Kamala Harris bénéfice également du soutien de l’électorat féminin pour une autre cause: le droit à l’avortement. «Elles savent que Kamala Harris s’engage pour cela» rappelle Rebecca Marion.
Rebecca Marion et Peter Hossli
Cette dernière a fait le voyage d’Alexander City, dans l’État américain de l’Alabama, à Chicago. Comme beaucoup d’autres à la convention du parti démocrate, cette enseignante s’est mise sur son 31, portant un élégant tailleur-pantalon et un chapeau assorti: «Je me suis battue pour beaucoup de choses en Amérique» explique-t-elle. «Maintenant, le temps est venu pour une femme». Elle aussi pense que «ce n’est que lorsque nous aurons une présidente que nous pourrons parler de démocratie complète en Amérique».

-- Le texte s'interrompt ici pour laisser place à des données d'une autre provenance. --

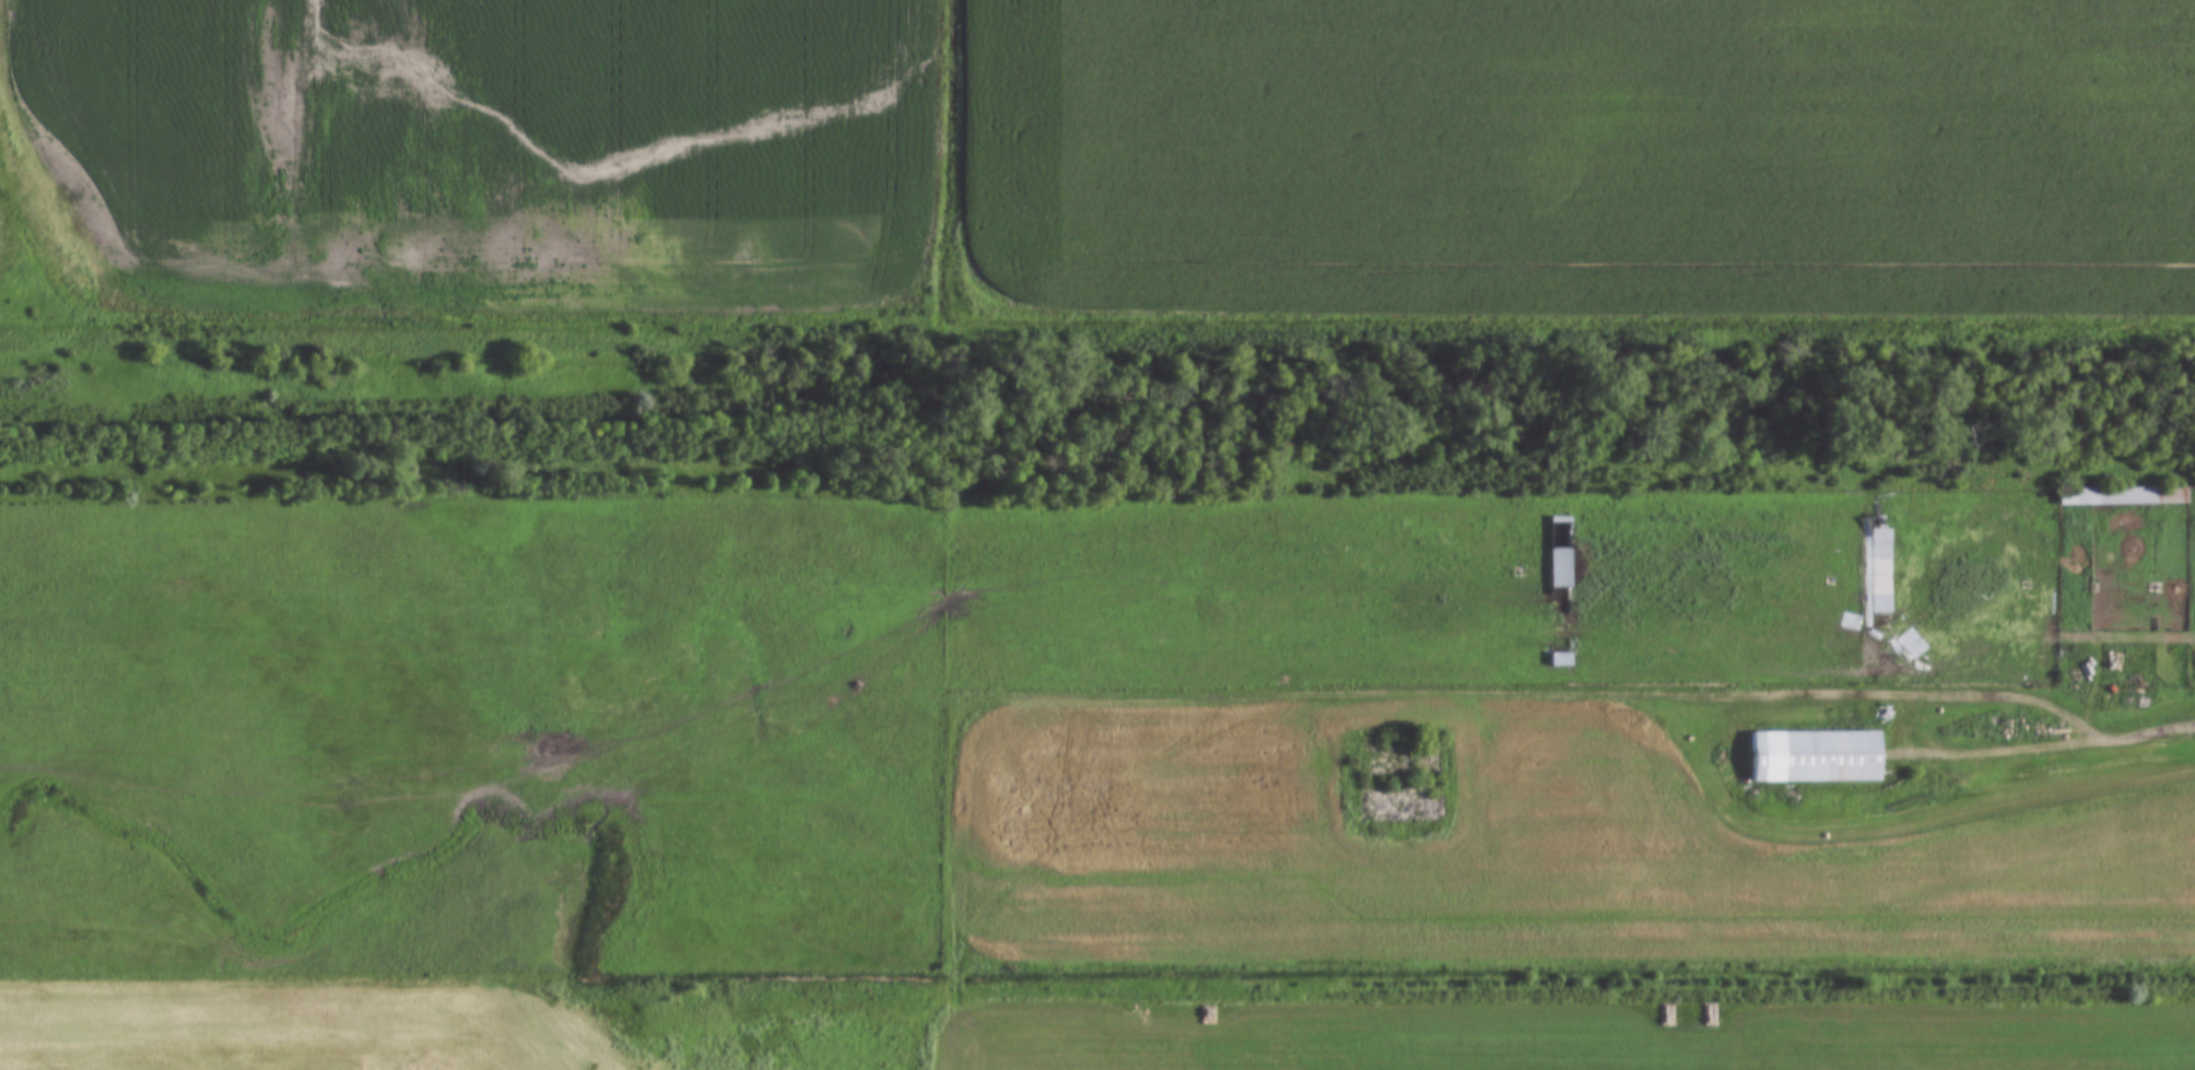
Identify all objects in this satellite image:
building: (2125, 496)
building: (1557, 568)
building: (1868, 592)
building: (1558, 653)
road: (1747, 696)
building: (1813, 756)

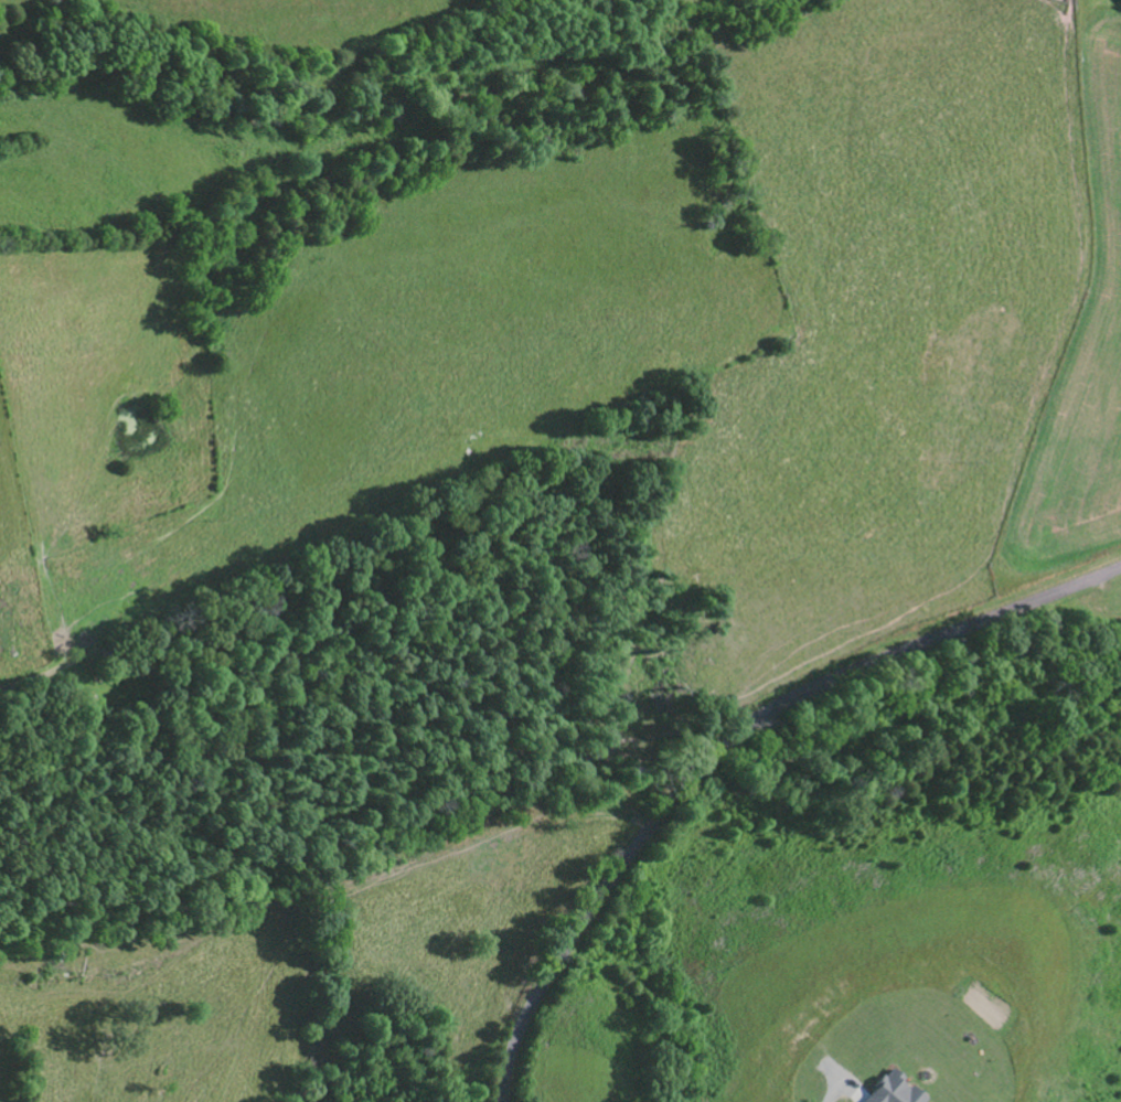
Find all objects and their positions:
road: (16, 683)
road: (725, 740)
building: (892, 1091)

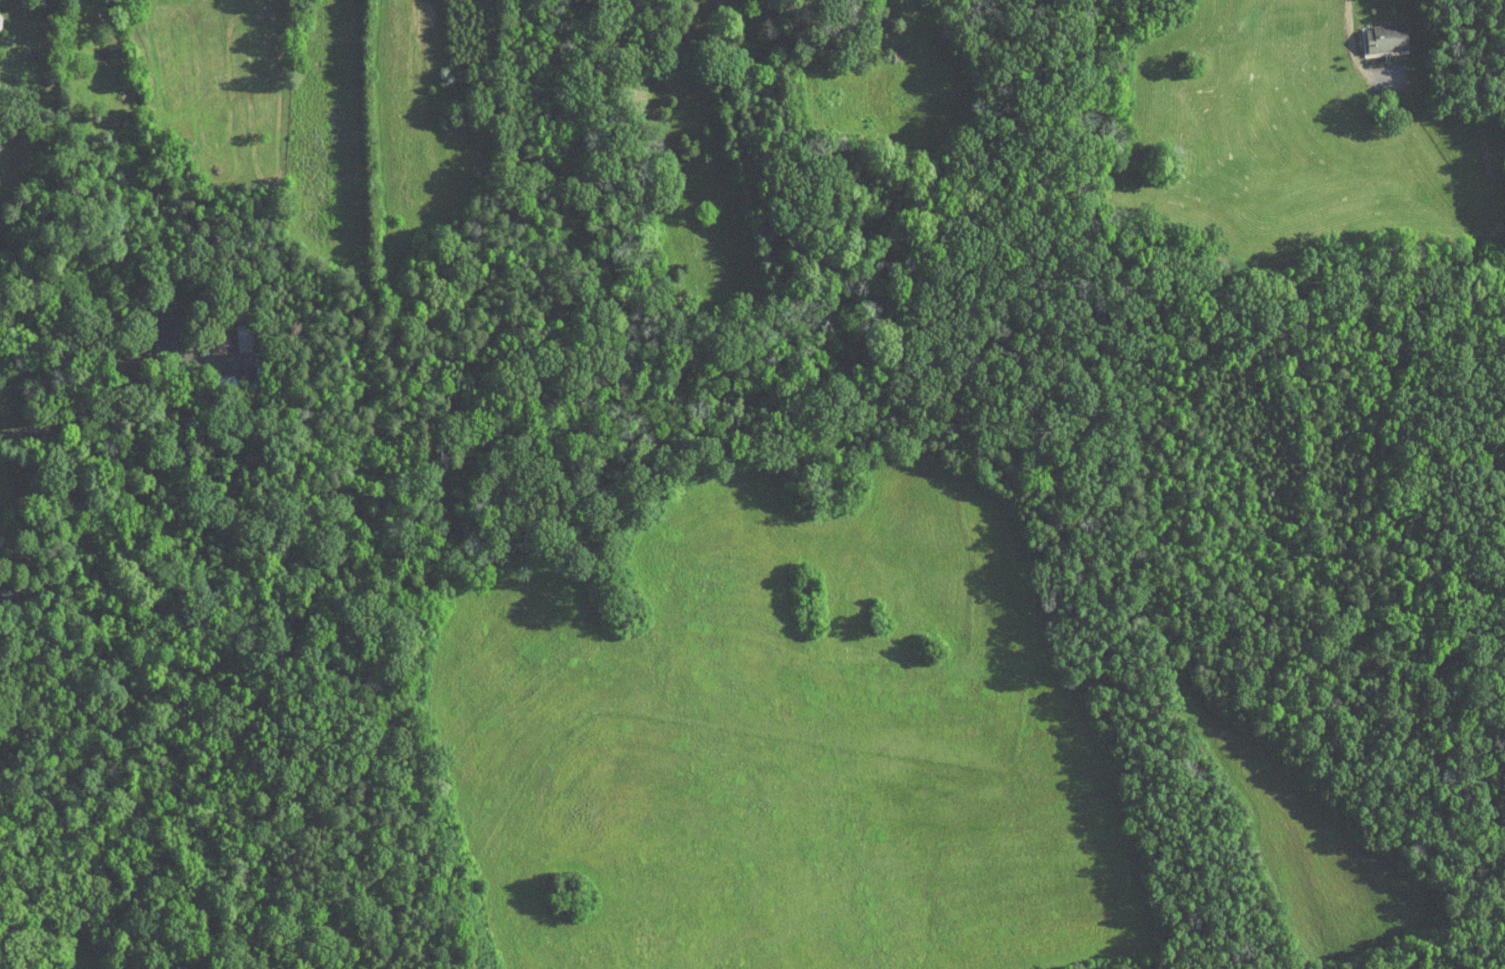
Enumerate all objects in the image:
building: (1376, 33)
road: (1342, 49)
building: (159, 326)
building: (235, 330)
road: (65, 415)

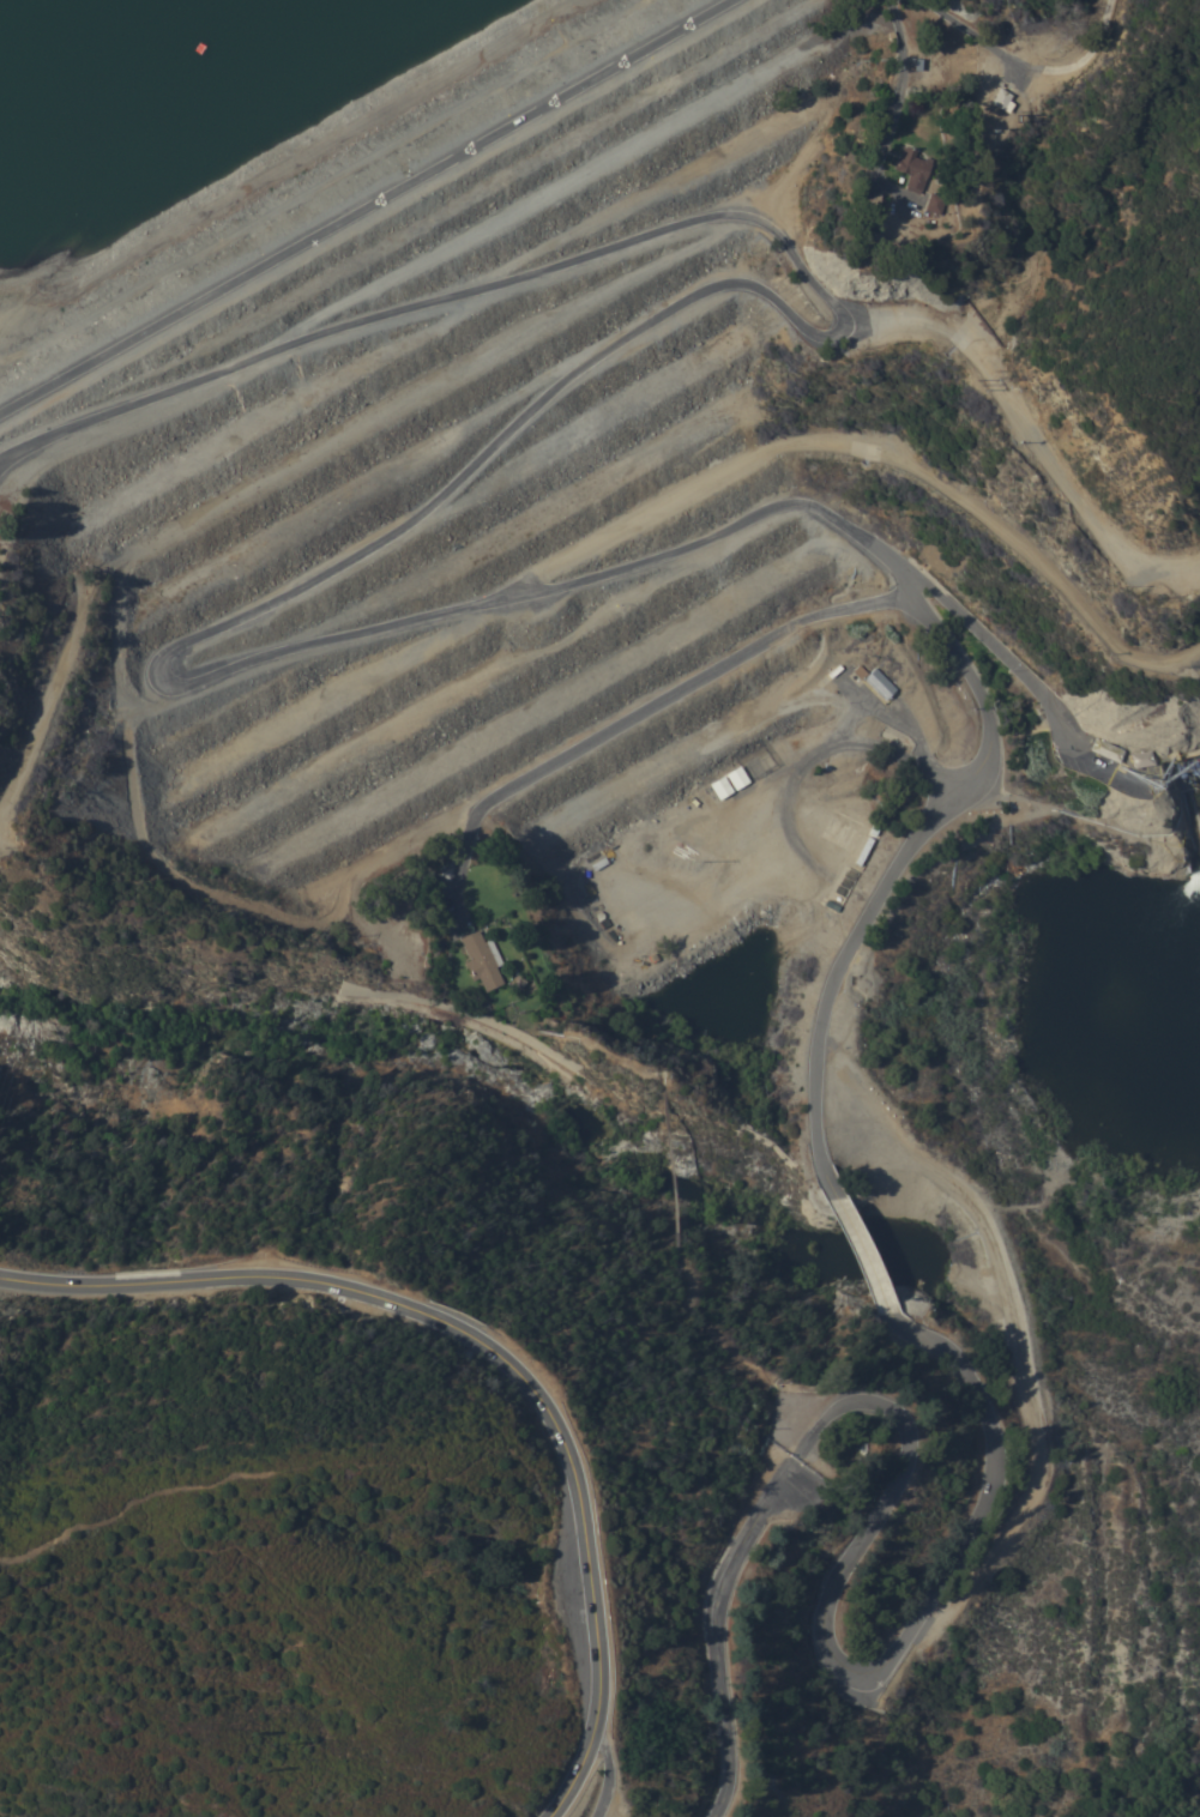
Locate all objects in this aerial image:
road: (969, 31)
road: (901, 84)
building: (1000, 97)
building: (913, 167)
building: (934, 202)
road: (373, 205)
road: (483, 463)
river: (676, 481)
dam: (533, 557)
building: (881, 683)
road: (686, 685)
road: (1028, 688)
building: (1102, 752)
building: (1134, 762)
building: (865, 850)
river: (1107, 956)
building: (481, 960)
road: (838, 960)
river: (603, 1129)
road: (851, 1256)
road: (912, 1329)
road: (510, 1343)
road: (883, 1500)
road: (617, 1766)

La biographie de Kamala Harris plaide en sa faveur: c’est une travailleuse acharnée. Il est «important qu’une femme de couleur» entre à la Maison-Blanche, explique Rebecca Marion. «Nos ancêtres ont construit l’Amérique, c’est notre droit de participer au gouvernement.»
Rebecca Marion vit en Alabama, un État du sud que le républicain Donald Trump est sur le point de remporter: «Je vais porter le message de Harris dans le pays et travailler pour lui». Comme elle l’avait déjà fait pour Barack Obama, le premier président noir: «Mais Kamala Harris est différente – en tant que femme, je me sens plus proche d’elle».
La manager Jeanne Nelson est originaire de Chicago. Membre de la commission des finances du parti démocrate, elle souhaite voir des personnes compétentes à la Maison-Blanche. «Quelqu’un d’expérimenté qui honore la Constitution et dit la vérité», confie-t-elle. «Il ne s’agit pas seulement d’élire une femme. Harris est compétente, le fait qu’elle soit une femme, une femme noire, est formidable. Les personnes que nous élisons devraient être le reflet de nous tous.»
Sa mère devait demander la permission à son père si elle voulait avoir une carte de crédit. Ses deux filles ont fait de grandes carrières professionnelles. «Le temps passe et il y a des progrès» souligne Jeanne Nelson.
Il y a huit ans, les démocrates désignaient pour la première fois une candidate à la présidence en la personne d’Hillary Clinton. Mais elle a perdu contre Donald Trump, qui se présente désormais contre Kamala Harris. «Il y avait beaucoup de misogynie chez Hillary». En outre, elle a pâti des casseroles de son mari, l’ex-président Bill Clinton. «Kamala Harris a une énergie très différente. Elle est beaucoup plus positive», souligne Jeanne Nelson.
Une autre chose différencie Kamala Harris et Hillary Clinton. Il y a huit ans, celle qui était alors ministre des Affaires étrangères avait déclaré qu’elle voulait écrire l’histoire et devenir la première femme à entrer à la Maison Blanche. Kamala Harris pourrait le devenir, mais elle en parle à peine.